Plans for a combined 3-18 campus in Tain are finally taking shape, and that means students can soon wave goodbye to leaky roofs and duct-taped stairwells.
It’s been a rocky ride for students and families at Tain schools.
For years, they have been hoping for a solution to their dilapidated school buildings. But delays and disagreements have haunted the previous attempts to redevelop the community’s schools and combine them on one campus.
Some missed out on funding windows, others met with resistance and were passed over in favor of other projects.
But this week, the Highland Council invited community members to the first of two public events to view and comment on project proposals. Architects plan to submit planning applications in September, with sights on a 2024 completion date.
The chair of the community stakeholder group said that members are ‘absolutely delighted’ that the project is getting attention again. With the perseverance students and teachers have shown in poor working conditions, she said opportunities will multiply thanks to the new facilities.
What’s the plan for the Tain 3-18 campus?
During Thursday’s virtual meeting, community members learned about plans to tear down Craighill Primary School and build the new 3-18 community campus in its place.
Glasgow-based architecture firm Stallan Brand are leading the design process. Architect Alan Garland said that the design team wants to make the new school part of a community campus that has a little bit of something for everyone in Tain.
They propose to do this by bringing together a number of resources on one site.
Some community members were disappointed not to see a swimming pool in the proposal. Mr Garland said that although the budget doesn’t have room for a pool in this phase, there is space on the site for one in case the money is available later.
“It’s a big benefit, bringing the facilities together.”
Ian Harper, also with Stallan Brand, said that the design of the campus ensures that students of each age level have their own space. Lockable doors separate each section and community spaces will be clearly defined.
But despite the required safety measures, Mr Harper said that combination campuses also provide a number of educational opportunities.
“It’s a big benefit, bringing the facilities together” so that students at all levels can take advantage of the same modern resources and specialist teachers, he said.
He added that it also helps ease transitions for pupils: “Some of the biggest challenges in education are around transitions. But if you’re in the same building, you can manage that transition very carefully.”
Developers want to ‘enhance the sense of place’ in Tain
Mr Garland said that the Craighill campus sits in a beautiful part of the Highlands and the design proposals take advantage of the scenery.
“When we look at a project of this scale and this magnitude in a community… we really want to try to understand a sense of place. What stands out in many ways is that natural beauty.
“The banks of the Dornoch Firth has something special about it. A space of big skies and big planes. And it’s something we’re looking to enhance, not to detract from.”

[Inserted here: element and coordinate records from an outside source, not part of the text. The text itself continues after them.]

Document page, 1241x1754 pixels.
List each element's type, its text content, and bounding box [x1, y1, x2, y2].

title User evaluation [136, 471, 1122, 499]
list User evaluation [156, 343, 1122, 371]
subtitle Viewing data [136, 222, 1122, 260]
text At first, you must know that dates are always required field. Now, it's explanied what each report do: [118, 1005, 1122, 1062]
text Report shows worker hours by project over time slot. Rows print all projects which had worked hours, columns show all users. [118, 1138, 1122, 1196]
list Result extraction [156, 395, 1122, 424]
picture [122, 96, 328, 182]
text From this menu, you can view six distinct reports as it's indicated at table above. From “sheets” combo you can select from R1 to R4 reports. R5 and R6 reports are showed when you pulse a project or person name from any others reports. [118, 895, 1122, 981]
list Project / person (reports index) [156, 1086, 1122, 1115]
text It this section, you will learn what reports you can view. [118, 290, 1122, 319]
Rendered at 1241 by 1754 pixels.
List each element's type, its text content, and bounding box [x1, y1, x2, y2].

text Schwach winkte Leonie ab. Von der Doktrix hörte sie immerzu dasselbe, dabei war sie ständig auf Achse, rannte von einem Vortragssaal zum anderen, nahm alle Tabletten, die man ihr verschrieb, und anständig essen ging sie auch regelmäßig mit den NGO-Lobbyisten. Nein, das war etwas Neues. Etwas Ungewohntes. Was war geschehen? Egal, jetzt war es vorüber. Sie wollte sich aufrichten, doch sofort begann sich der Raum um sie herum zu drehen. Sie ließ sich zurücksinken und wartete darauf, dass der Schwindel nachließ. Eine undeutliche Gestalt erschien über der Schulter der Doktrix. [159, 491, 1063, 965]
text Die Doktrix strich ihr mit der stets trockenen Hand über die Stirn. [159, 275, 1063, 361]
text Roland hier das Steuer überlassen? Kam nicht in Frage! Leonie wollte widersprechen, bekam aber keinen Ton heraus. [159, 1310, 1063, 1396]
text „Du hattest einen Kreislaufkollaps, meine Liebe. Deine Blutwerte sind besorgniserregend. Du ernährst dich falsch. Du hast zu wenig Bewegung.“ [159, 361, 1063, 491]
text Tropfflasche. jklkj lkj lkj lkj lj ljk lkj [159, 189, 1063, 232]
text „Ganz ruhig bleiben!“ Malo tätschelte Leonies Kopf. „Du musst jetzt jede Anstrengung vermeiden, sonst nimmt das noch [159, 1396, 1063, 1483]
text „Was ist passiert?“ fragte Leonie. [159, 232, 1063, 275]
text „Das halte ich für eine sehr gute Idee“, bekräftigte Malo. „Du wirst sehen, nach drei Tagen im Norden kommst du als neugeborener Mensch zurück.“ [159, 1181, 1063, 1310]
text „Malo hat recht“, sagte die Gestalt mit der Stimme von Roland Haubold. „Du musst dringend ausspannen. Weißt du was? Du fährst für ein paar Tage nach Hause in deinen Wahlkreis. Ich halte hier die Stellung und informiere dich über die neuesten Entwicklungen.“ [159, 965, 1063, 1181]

What did the public have to say?
Attendees at Thursday’s consultation reacted positively to the designs for the community campus. A few chimed in to make a their priorities known. The design team said they would take these factors into consideration.
Community priorities included:
- Assurances of timely delivery for the 2024 completion date
- Safety and ease-of-access for neighbors and pupils during construction
- Possibility to add on-site swimming pool if the financial situation changes
Mr Garland provided listeners with a proposed timeline for the work. If there are no snags in the planning application process this fall, he said the team is confident they will finish within the agreed window.
Why the need for the new campus?
Students, councillors and community members advocated for years to get their schools on the list for repairs.
In 2019, students created a video in the hopes of kickstarting the project. In it, they highlighted leaking roofs, temporary patch-over repairs jobs and outdated technology on campus.
What led to the original delays?
In 2015, the education committee approved a plan to create a new 3-18 campus in Tain.
That original plan envisioned the new school at the current Tain Royal Academy property. But that proposal met with resistance from community members who felt the TRA campus wasn’t up to scratch.
The project stalled and the council pressed pause in 2018.
Ms Robertson said those delays devastated the community, because time-sensitive funding that was set aside for Tain had to go to other projects.
But now, she believes the sky is the limit for teachers and pupils once the doors open.
“We are finally going to have the school that our pupils and our staff deserve. They’ve put up with so much in the existing schools. It’s shocking that we could have our children in conditions like that.
“But it’s a testament to the teachers that they do provide such an excellent education. Imagine what they can do with this brand new modern facility.”